▶ **Task directions**: Transcribe verbatim the lines of the data below, from the line containing "pose: elev=29.8 azim=92.4 roll=26.0 dist=1.41" through the line containing "Dot at: (280, 374)", with both of those lines included.
——————————
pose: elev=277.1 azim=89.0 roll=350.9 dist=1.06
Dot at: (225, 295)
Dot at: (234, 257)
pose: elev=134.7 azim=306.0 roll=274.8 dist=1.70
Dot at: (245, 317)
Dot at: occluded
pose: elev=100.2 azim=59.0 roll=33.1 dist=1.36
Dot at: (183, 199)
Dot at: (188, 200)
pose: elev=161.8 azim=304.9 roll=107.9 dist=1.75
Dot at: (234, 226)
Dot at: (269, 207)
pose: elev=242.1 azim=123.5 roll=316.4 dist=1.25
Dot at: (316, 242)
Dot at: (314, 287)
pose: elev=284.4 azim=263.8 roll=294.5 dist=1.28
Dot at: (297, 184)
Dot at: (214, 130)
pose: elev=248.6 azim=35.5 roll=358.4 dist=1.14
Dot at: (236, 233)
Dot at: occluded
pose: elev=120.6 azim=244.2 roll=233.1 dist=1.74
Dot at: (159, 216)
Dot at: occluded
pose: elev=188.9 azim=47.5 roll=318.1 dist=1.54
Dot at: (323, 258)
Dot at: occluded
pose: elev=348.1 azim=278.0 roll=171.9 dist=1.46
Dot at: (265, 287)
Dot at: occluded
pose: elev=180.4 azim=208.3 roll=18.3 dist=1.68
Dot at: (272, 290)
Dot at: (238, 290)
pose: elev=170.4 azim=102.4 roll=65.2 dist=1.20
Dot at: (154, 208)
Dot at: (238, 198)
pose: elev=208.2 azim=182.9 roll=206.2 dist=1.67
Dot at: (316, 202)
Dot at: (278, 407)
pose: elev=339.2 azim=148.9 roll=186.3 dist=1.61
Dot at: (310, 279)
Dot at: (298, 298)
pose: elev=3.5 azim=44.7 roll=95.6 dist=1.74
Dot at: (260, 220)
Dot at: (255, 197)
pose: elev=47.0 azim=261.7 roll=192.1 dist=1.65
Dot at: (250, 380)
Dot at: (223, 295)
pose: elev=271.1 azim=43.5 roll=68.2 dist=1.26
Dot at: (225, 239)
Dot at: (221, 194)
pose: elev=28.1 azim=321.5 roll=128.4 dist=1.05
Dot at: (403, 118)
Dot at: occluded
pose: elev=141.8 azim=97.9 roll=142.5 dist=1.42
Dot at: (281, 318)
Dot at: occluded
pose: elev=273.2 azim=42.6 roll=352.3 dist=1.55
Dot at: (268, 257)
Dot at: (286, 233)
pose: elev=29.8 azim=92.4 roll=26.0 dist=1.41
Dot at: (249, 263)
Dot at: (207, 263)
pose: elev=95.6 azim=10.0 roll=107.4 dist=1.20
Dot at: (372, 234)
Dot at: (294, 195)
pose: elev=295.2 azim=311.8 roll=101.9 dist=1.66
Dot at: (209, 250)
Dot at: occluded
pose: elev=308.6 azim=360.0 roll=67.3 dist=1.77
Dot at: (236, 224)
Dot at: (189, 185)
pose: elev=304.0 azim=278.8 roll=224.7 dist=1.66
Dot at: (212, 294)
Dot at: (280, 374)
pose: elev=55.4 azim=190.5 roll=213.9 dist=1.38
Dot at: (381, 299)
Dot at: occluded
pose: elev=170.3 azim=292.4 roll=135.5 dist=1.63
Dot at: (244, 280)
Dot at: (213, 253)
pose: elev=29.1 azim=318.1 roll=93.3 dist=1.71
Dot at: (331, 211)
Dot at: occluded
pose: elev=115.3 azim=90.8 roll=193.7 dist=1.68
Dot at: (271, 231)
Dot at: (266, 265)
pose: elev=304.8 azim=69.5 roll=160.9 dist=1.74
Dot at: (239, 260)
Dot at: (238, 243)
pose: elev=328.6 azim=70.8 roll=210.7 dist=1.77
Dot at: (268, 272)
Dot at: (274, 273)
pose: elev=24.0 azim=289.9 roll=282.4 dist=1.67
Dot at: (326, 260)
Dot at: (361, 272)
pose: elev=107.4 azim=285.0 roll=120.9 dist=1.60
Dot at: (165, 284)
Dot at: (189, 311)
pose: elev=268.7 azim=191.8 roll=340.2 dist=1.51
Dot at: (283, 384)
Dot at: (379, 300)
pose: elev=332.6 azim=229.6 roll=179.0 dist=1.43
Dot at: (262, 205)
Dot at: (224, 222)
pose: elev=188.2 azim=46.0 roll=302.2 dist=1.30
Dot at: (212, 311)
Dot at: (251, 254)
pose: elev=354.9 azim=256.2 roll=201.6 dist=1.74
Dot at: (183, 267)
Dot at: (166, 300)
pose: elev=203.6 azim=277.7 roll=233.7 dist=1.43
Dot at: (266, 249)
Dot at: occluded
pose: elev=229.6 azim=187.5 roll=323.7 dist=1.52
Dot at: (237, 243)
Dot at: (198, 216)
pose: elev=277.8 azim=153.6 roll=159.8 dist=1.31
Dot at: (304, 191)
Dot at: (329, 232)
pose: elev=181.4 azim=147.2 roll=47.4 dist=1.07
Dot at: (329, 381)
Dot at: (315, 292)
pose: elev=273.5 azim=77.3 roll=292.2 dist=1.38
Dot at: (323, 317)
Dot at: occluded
——————————
▶ **The reply**:
pose: elev=29.8 azim=92.4 roll=26.0 dist=1.41
Dot at: (249, 263)
Dot at: (207, 263)
pose: elev=95.6 azim=10.0 roll=107.4 dist=1.20
Dot at: (372, 234)
Dot at: (294, 195)
pose: elev=295.2 azim=311.8 roll=101.9 dist=1.66
Dot at: (209, 250)
Dot at: occluded
pose: elev=308.6 azim=360.0 roll=67.3 dist=1.77
Dot at: (236, 224)
Dot at: (189, 185)
pose: elev=304.0 azim=278.8 roll=224.7 dist=1.66
Dot at: (212, 294)
Dot at: (280, 374)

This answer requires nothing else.